Imagina que el aire es denso y húmedo, con un ligero aroma a tierra mojada y algo dulce, como jazmín o magnolias lejanas. Caminas por un sendero de grava fina, crujiente bajo tus pies, que te lleva lentamente hacia un silencio profundo. El primer tramo es una avenida majestuosa, flanqueada por robles gigantes. Sus ramas, cubiertas de musgo español, cuelgan como cortinas pesadas, rozando casi el suelo. Sientes cómo la luz cambia, se vuelve más suave, filtrada. Para empezar, vamos a dirigirnos directamente por esa avenida principal. No hay prisa. Escucha el susurro del musgo cuando una brisa lo mueve, casi como un aliento antiguo.
A medida que avanzas, el suelo puede ser un poco irregular, raíces de árboles que se alzan, pero el camino principal es bastante transitable. Estira tu mano y toca la corteza rugosa de un roble; siente la humedad en el musgo que cuelga, suave como seda, pero con una vida propia. El sonido predominante aquí es el canto de los pájaros, diferente al de la ciudad, más pausado, como si también ellos respetaran la quietud. Puedes escuchar el zumbido lejano de algún insecto, una abeja quizás, y el crujido de hojas secas bajo tus pies cuando te desvías un poco del camino central. El olor a tierra húmeda se intensifica, mezclado con un toque mineral.
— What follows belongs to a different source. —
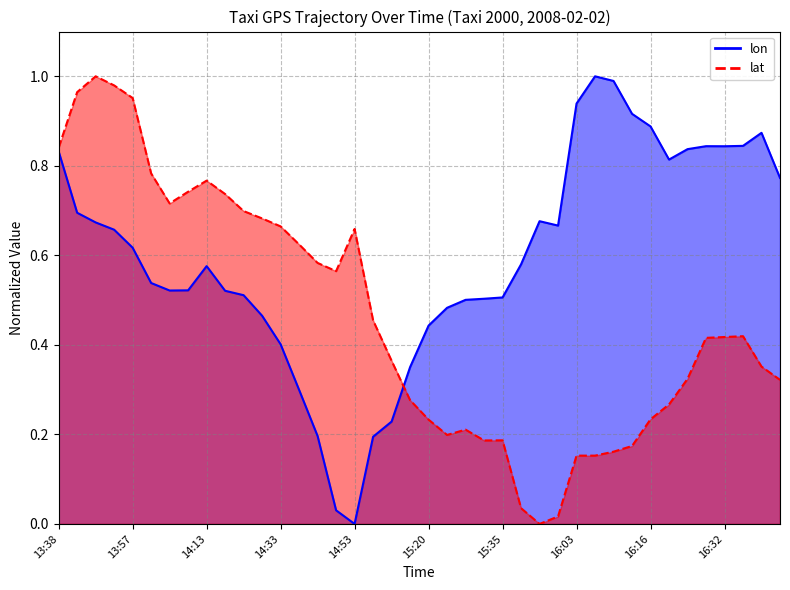

How many data points does each series have?

40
Para moverte con facilidad, te sugiero que te mantengas en los caminos principales pavimentados o de grava. Hay senderos de tierra más pequeños, pero pueden ser engañosamente irregulares. Si el tiempo apremia o no quieres cansarte demasiado, puedes omitir las secciones más nuevas, que suelen estar más al norte, y que tienen lápidas más uniformes y menos musgo. No aportan tanto a la experiencia sensorial profunda que buscamos. Lleva agua, siempre. Hace calor y la humedad puede ser alta. Y calzado cómodo, que no te importe que se ensucie un poco.
Ahora, vamos a girar ligeramente hacia el este, hacia el río Wilmington. Caminas por un sendero que desciende suavemente. El aire aquí cambia; se siente más fresco, con un olor salobre que delata la cercanía del agua. Escuchas el suave chapoteo del río, el sonido de pequeñas olas chocando contra la orilla, y quizás el grito de una gaviota o el motor de un barco lejano. Imagina estar de pie en el borde del acantilado, bajo la sombra de otro roble centenario. Sientes la brisa que viene del río, disipando el calor. Puedes extender la mano y sentir el aire abierto, la vastedad de ese espacio. Es un momento de calma, de conexión con la naturaleza más amplia que rodea este lugar.
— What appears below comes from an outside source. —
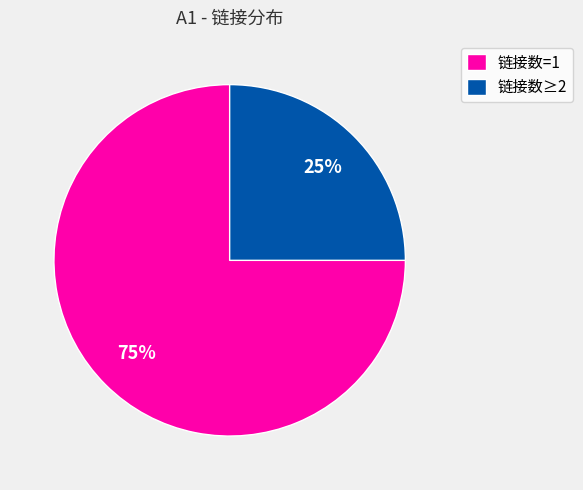

Which category has the biggest portion of the pie?

链接数=1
Para el final, vamos a buscar un lugar que te deje con una sensación duradera de paz y belleza. Después del río, giraremos hacia una sección más íntima, donde las lápidas son más antiguas y los árboles, aunque no tan colosales como los de la entrada, son igualmente majestuosos. Te guiaré hacia la tumba de Johnny Mercer. No es el tamaño lo que importa, sino la atmósfera. Aquí, el silencio es casi total, roto solo por el trino de un pájaro o el zumbido de un insecto. Puedes sentir la textura de las esculturas de mármol, suaves y frías bajo tus dedos, algunas con los bordes desgastados por el tiempo. Siente la historia en cada piedra. Es un lugar para la reflexión, donde la vida y el tiempo se sienten de una manera muy tangible y profunda.
El mejor momento para visitar es a primera hora de la mañana, cuando el rocío aún está en el aire y el calor no ha apretado, o al final de la tarde, justo antes del cierre, para sentir el aire más fresco. No te olvides de un sombrero si el sol es fuerte. La salida es sencilla, solo tienes que seguir el camino principal de vuelta por donde entraste. Te llevará de nuevo a la entrada principal. Recuerda que es un lugar de respeto. Permite que tus otros sentidos tomen el relevo y te guíen a través de su historia y su paz. No hay necesidad de ver para sentir su magia.